**EXTRAIT DU DOCUMENT**
=-=-=

Le but d'un sujet sur une prison départementale comme celle de Louviers est de saisir les changements qu'entraîne le passage d'une pénalité à une autre dans une ville modeste, et de comprendre comment la réforme des codes pénaux et les nouvelles peines y ont été appliquées. Les prisons départementales forment l'essentiel des lieux d'enfermement mais elles ont peu été étudiées au profit des grandes centrales qui voient le jour au XIXe siècle également. Mon but est de définir à travers l'étude de cette prison si les lieux de peine s'étaient humanisés.

Pour parvenir à une connaissance du fonctionnement et de la vie en prison et de ses acteurs, j'ai consulté les archives municipales de Louviers puis je me suis rendue, pendant de longs mois, aux archives départementales d'Evreux. Les archives conservées à la médiathèque de Louviers m'ont également fourni des renseignements précieux.
C'est dans le contexte de mutations sociales et intellectuelles qui ébranlent l'Ancien Régime que la réforme du système pénal apparaît inéluctable. C'est en 1791 que la prison devient pour la première fois une peine légale mais, en pratique, l'enfermement est utilisé bien avant cette date, l'Eglise nous en donne d'ailleurs un exemple au Moyen Age lors de l'inquisition.
Cette réforme organise la peine de prison et le réseau des lieux d'enfermement tels que les maisons darrêt, les maisons de justice et les maisons centrales. Chacune de ces maisons est habilitée à ne recevoir qu'un seul type de prisonniers.
Les maisons d'arrêt sont celles qui nous intéressent puisque la prison de Louviers en est une. Elles reçoivent les inculpés, prévenus et condamnés à moins d'un an et un jour de prison.
Les maisons de justice : prévenus mis en accusation par la Cour royale et ceux qui doivent passer aux Assises.
La maison centrale : les condamnés à plus d'un an et un jour.
Le nouveau code de 1810 ne remet pas en cause ce système d'enfermement.
A Louviers comme ailleurs l'emprisonnement est utilisé avant la législation adaptée. Une geôle en piteux état existe du côté de la rue du Marché aux Oeufs. Puis, en 1793, des bâtiments confisqués aux religieux pénitents de Saint-François depuis 1790 sont alloués à la prison de Louviers.

=-=-=

**QUESTIONS À TRAITER**
1 - Pour chacune des affirmations suivantes, indiquez par oui ou par non si elle concorde avec l'extrait sur la prison de Louviers, en citant mot pour mot le passage décisif : (a) la prison devient une peine légale pour la première fois en 1791 ; (b) le code de 1810 remet en cause le système d'enfermement ; (c) la maison centrale reçoit les condamnés à moins d'un an et un jour.
2 - Reproduisez fidèlement le passage des rangées qui commence à la ligne contenant « Table of contents » et se poursuit jusqu'à la fin des rangées, ces deux bornes comprises.

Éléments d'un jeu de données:
=-=-=

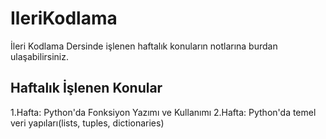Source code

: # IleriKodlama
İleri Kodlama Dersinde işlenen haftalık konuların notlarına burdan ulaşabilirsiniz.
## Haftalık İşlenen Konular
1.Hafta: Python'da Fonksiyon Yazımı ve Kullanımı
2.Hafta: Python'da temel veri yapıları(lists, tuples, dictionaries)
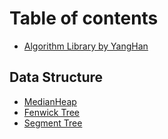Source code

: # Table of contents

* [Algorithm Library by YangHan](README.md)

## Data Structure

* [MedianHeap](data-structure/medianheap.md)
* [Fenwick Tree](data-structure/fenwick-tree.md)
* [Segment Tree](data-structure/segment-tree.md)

=-=-=

**CORRIGÉ**
1 -
(a) Oui : « C'est en 1791 que la prison devient pour la première fois une peine légale »
(b) Non : « Le nouveau code de 1810 ne remet pas en cause ce système d'enfermement. »
(c) Non : « La maison centrale : les condamnés à plus d'un an et un jour. »

2 -
: # Table of contents

* [Algorithm Library by YangHan](README.md)

## Data Structure

* [MedianHeap](data-structure/medianheap.md)
* [Fenwick Tree](data-structure/fenwick-tree.md)
* [Segment Tree](data-structure/segment-tree.md)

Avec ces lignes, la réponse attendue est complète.